Reputation: 3696
I am using Spark 1.4.0 on my local system. Whenever I create an RDD and call collect on it through Scala shell of Spark, it works fine. But when I create a standalone application and call 'collect' action on the RDD, I don't see the result , despite the Spark messages during the run say that certain number of bytes have been set to driver:-
INFO Executor: Finished task 0.0 in stage 0.0 (TID 0). 1991 bytes result sent to driver
INFO Executor: Finished task 1.0 in stage 0.0 (TID 1). 1948 bytes result sent to driver
This is the code:-
object Test
{ def main(args:Array[String])
{
val conf = new SparkConf()
val sc = new SparkContext(conf)
val rdd1 = sc.textFile("input.txt")
val rdd2 = rdd1.map(_.split(",")).map(x=>( (x(0),x(1)) ))
rdd2.collect
}
}
If I change the last statement to the following, it does display the result:-
rdd2.collect.foreach(println)
So the question is, why only calling 'collect' does not print anything?
Upvotes: 1
Views: 1226
Reputation: 67075
collect
by itself on a console app would not display anything as all it does is return the data. You have to do something to display it, as you are doing with the foreach(println)

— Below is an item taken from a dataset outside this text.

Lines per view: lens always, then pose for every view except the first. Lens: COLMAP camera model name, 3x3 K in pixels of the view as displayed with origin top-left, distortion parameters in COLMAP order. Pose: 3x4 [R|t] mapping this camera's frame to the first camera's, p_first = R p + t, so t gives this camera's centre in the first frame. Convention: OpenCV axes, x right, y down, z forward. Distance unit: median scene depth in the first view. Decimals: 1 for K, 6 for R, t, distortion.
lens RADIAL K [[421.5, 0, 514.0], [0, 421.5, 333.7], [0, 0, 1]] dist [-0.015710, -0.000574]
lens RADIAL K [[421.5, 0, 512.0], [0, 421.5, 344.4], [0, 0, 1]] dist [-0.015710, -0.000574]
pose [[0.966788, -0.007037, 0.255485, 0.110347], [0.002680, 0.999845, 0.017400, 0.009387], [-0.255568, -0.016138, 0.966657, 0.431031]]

. Or, do something with it in general, like saving it to disk.
Now, if you were to run that code in the spark-shell
(minus SparkContext
creation), then you would indeed see output* as the shell always calls the toString
of the objects that are returned.
*Noting that toString
is not the same as foreach(println)
since the shell would truncate at some point
Upvotes: 2